After the war, In 1929, Karl would eventually be reunited with his father Willie, who had saved enough money to send for Karl. They had limited contact between each other due to Willie's illness. Karl would join his father at the Schmidt Lithograph and work there. Five years later, Karl would marry a woman called Naomi Pratt and would eventually have a son named Nicholas. Karl was eventually fired from his job due to his pro-union beliefs, which left him the chance to pursue his most important option in his career; to work for the WPA as an easel painter. In 1936 the WPA employed Karl Baumann as an easel painter. Due to his environment which consisted of being surrounded by artists, Baumann invested all of his energy to his paintings and began to explore nature more. Baumann began to change his painting style as well. In 1940, Baumann won a competition in the U.S. Maritime Commission for one of his art panels. He exhibited his works at the Golden Gate International Exposition, the Palace of the Legion of Honor, the San Francisco Museum of Modern Art, and the Metropolitan Museum of Art in New York City. He began to gain a reputation as a leading Californian Abstract Expressionist. Near the late 1940s, Baumann became highly respected in the Bay Area, specifically in the art community. He was hired in 1947 by the California College of the Arts and Crafts as a professor of painting, and also taught for a time at the San Francisco Museum of Modern Art. Baumann was somewhat neutral about his impact on his students despite many of his students being influenced by him and some were inspired. It is noted that Baumann's early works are in the style of German Expressionists, before his later works became more abstract.

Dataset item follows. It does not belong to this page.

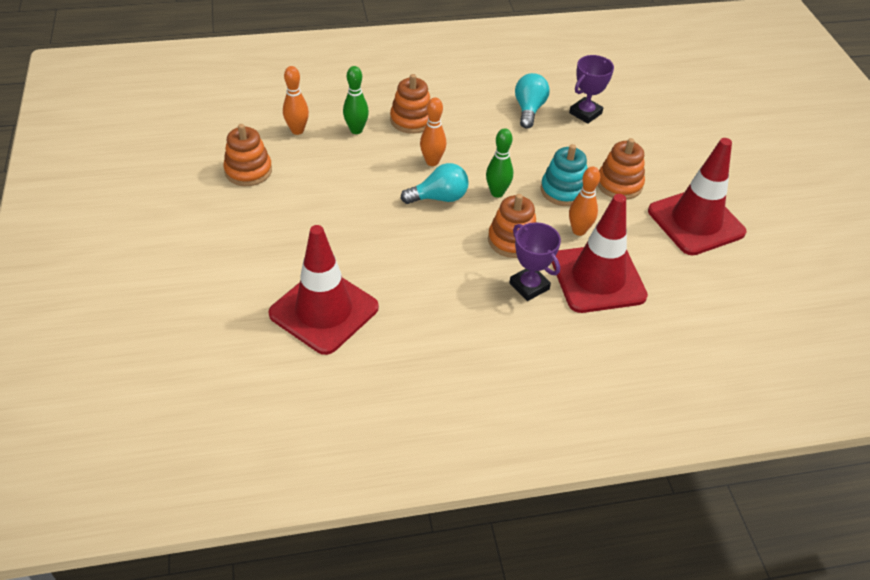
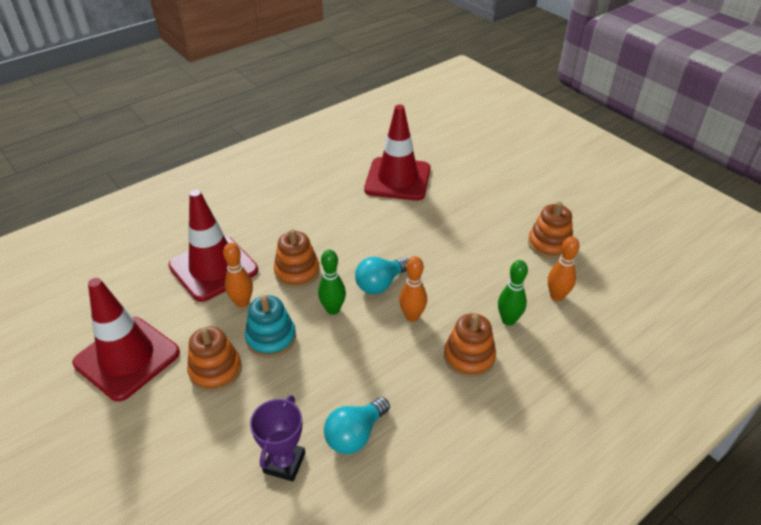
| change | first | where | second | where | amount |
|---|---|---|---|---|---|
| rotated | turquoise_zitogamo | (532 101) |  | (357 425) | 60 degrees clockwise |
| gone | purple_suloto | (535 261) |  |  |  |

On the 7th of February 1974, Baumann was diagnosed with lung cancer and had six months to live. When Baumann was administered cobalt, it made very sick and weakened him greatly. in response to this, Baumann painted "Cobalt" in 1974. Two years later, Baumann incredibly showed no signs or forms of cancer. He continued to produce a few more paintings after 1974 had passed. Unfortunately, in 1976, Nicholas was murdered in San Francisco. This had a severe negative impact on Baumann, enough to the point where he could no longer find the urge to paint. Karl Baumann died in 1984 due to a heart attack and his estate is now handled by Maxwell Galleries of San Francisco.

== Works ==
In 1938 to 1941, Baumann often painted only in watercolor. He usually painted subjects such as landscapes, cities, seascapes, themes of war, and still life as well. Karl had three prominent themes in his abstract art work: nature, humanities urge to separate themselves from nature, and the negative outcomes that happen as a result of said action. Baumann was interested in expanding the mind beyond the experience of just earth, in hopes that the realms of the universe could be explored as well. Karl often explored the theme of nature in his artwork and corresponded with his beliefs that so long as mankind lives in harmony with nature, nothing ill will befall them and said action will only happen if the respect for it is lost.

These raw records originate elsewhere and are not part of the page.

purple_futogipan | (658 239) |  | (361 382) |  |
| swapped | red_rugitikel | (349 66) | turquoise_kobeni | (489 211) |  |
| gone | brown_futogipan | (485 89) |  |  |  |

Karl's paintings during the late 1930s and early 1940s heavily represented his beliefs. The painting "Industry" done in 1938 and "Industry:San Francisco" done in 1939, shows nature being conquered by technology and its advancement. The trees are replaced with buildings, hills are used to make railroads and factories and as a result, destroyed. His other paintings, both of which are untitled and simply called "Railroad" and " Crucifixion" further depict this theme of the destruction of nature. In the "Railroad" painting made in 1939, it shows only patches of green land as the rest had been destroyed by railroad tracks, cables, the rubble of buildings. In the painting known as " Crucifixion" created in 1941, it shows the "mother" of mankind, presumably mother nature on a cross, as bombers fly in the sky in the background. The paintings possibly reflect Baumann's idea that technology has brought humanity away from nature and has now brought them to a world where they cannot survive.